Work order: Please rewrite the records below with each "対応エリア" renamed to "対応地域" and every other line left unchanged.

Dataset entries:
##########

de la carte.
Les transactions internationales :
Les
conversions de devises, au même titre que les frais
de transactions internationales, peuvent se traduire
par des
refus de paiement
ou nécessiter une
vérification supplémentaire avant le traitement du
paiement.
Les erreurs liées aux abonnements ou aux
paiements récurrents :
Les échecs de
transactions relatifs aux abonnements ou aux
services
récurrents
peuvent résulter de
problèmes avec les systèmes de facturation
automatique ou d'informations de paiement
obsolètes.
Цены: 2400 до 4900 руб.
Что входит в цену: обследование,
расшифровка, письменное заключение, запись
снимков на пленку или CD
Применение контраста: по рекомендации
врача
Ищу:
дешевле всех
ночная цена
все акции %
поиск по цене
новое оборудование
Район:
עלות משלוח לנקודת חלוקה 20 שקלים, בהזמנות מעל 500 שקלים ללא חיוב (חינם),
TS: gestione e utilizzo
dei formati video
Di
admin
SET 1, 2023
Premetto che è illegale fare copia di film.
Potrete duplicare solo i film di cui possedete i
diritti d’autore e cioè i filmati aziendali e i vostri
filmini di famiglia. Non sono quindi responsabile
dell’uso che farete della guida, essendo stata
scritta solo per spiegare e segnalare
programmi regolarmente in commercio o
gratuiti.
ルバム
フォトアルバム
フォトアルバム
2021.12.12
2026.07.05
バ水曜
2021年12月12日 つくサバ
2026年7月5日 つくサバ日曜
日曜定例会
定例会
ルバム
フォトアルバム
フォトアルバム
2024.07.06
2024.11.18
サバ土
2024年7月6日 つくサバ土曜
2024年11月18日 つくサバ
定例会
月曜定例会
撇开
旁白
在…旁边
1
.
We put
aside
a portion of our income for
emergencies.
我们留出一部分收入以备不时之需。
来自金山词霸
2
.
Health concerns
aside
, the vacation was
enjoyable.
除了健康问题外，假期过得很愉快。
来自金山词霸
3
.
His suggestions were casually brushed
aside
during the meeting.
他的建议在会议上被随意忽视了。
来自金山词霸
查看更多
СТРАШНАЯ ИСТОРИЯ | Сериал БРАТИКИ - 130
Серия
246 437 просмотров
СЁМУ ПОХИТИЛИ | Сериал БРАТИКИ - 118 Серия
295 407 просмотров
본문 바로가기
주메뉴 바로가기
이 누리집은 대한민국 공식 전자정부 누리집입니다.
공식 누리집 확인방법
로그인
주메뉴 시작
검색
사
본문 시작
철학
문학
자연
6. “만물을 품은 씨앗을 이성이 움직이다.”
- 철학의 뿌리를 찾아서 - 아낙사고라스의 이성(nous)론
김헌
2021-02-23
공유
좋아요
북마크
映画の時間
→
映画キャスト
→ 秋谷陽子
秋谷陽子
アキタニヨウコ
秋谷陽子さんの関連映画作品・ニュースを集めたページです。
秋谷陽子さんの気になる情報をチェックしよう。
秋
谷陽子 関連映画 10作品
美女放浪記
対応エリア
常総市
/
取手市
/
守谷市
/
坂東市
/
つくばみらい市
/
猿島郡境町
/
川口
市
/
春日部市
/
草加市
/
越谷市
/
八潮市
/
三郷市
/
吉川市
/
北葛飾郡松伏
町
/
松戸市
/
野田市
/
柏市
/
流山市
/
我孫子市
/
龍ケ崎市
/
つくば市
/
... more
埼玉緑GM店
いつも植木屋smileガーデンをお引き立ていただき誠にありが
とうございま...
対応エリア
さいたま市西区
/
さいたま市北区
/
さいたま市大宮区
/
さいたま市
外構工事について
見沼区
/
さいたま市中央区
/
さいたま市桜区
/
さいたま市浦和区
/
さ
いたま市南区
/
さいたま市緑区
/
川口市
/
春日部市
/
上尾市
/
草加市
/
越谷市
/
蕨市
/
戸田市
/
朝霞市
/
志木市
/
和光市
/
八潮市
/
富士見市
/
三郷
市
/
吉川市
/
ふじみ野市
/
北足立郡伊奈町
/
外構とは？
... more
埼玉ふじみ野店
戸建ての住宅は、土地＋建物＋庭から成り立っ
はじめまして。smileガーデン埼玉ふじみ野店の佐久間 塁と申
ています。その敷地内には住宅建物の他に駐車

##########

Answer box:
de la carte.
Les transactions internationales :
Les
conversions de devises, au même titre que les frais
de transactions internationales, peuvent se traduire
par des
refus de paiement
ou nécessiter une
vérification supplémentaire avant le traitement du
paiement.
Les erreurs liées aux abonnements ou aux
paiements récurrents :
Les échecs de
transactions relatifs aux abonnements ou aux
services
récurrents
peuvent résulter de
problèmes avec les systèmes de facturation
automatique ou d'informations de paiement
obsolètes.
Цены: 2400 до 4900 руб.
Что входит в цену: обследование,
расшифровка, письменное заключение, запись
снимков на пленку или CD
Применение контраста: по рекомендации
врача
Ищу:
дешевле всех
ночная цена
все акции %
поиск по цене
новое оборудование
Район:
עלות משלוח לנקודת חלוקה 20 שקלים, בהזמנות מעל 500 שקלים ללא חיוב (חינם),
TS: gestione e utilizzo
dei formati video
Di
admin
SET 1, 2023
Premetto che è illegale fare copia di film.
Potrete duplicare solo i film di cui possedete i
diritti d’autore e cioè i filmati aziendali e i vostri
filmini di famiglia. Non sono quindi responsabile
dell’uso che farete della guida, essendo stata
scritta solo per spiegare e segnalare
programmi regolarmente in commercio o
gratuiti.
ルバム
フォトアルバム
フォトアルバム
2021.12.12
2026.07.05
バ水曜
2021年12月12日 つくサバ
2026年7月5日 つくサバ日曜
日曜定例会
定例会
ルバム
フォトアルバム
フォトアルバム
2024.07.06
2024.11.18
サバ土
2024年7月6日 つくサバ土曜
2024年11月18日 つくサバ
定例会
月曜定例会
撇开
旁白
在…旁边
1
.
We put
aside
a portion of our income for
emergencies.
我们留出一部分收入以备不时之需。
来自金山词霸
2
.
Health concerns
aside
, the vacation was
enjoyable.
除了健康问题外，假期过得很愉快。
来自金山词霸
3
.
His suggestions were casually brushed
aside
during the meeting.
他的建议在会议上被随意忽视了。
来自金山词霸
查看更多
СТРАШНАЯ ИСТОРИЯ | Сериал БРАТИКИ - 130
Серия
246 437 просмотров
СЁМУ ПОХИТИЛИ | Сериал БРАТИКИ - 118 Серия
295 407 просмотров
본문 바로가기
주메뉴 바로가기
이 누리집은 대한민국 공식 전자정부 누리집입니다.
공식 누리집 확인방법
로그인
주메뉴 시작
검색
사
본문 시작
철학
문학
자연
6. “만물을 품은 씨앗을 이성이 움직이다.”
- 철학의 뿌리를 찾아서 - 아낙사고라스의 이성(nous)론
김헌
2021-02-23
공유
좋아요
북마크
映画の時間
→
映画キャスト
→ 秋谷陽子
秋谷陽子
アキタニヨウコ
秋谷陽子さんの関連映画作品・ニュースを集めたページです。
秋谷陽子さんの気になる情報をチェックしよう。
秋
谷陽子 関連映画 10作品
美女放浪記
対応地域
常総市
/
取手市
/
守谷市
/
坂東市
/
つくばみらい市
/
猿島郡境町
/
川口
市
/
春日部市
/
草加市
/
越谷市
/
八潮市
/
三郷市
/
吉川市
/
北葛飾郡松伏
町
/
松戸市
/
野田市
/
柏市
/
流山市
/
我孫子市
/
龍ケ崎市
/
つくば市
/
... more
埼玉緑GM店
いつも植木屋smileガーデンをお引き立ていただき誠にありが
とうございま...
対応地域
さいたま市西区
/
さいたま市北区
/
さいたま市大宮区
/
さいたま市
外構工事について
見沼区
/
さいたま市中央区
/
さいたま市桜区
/
さいたま市浦和区
/
さ
いたま市南区
/
さいたま市緑区
/
川口市
/
春日部市
/
上尾市
/
草加市
/
越谷市
/
蕨市
/
戸田市
/
朝霞市
/
志木市
/
和光市
/
八潮市
/
富士見市
/
三郷
市
/
吉川市
/
ふじみ野市
/
北足立郡伊奈町
/
外構とは？
... more
埼玉ふじみ野店
戸建ての住宅は、土地＋建物＋庭から成り立っ
はじめまして。smileガーデン埼玉ふじみ野店の佐久間 塁と申
ています。その敷地内には住宅建物の他に駐車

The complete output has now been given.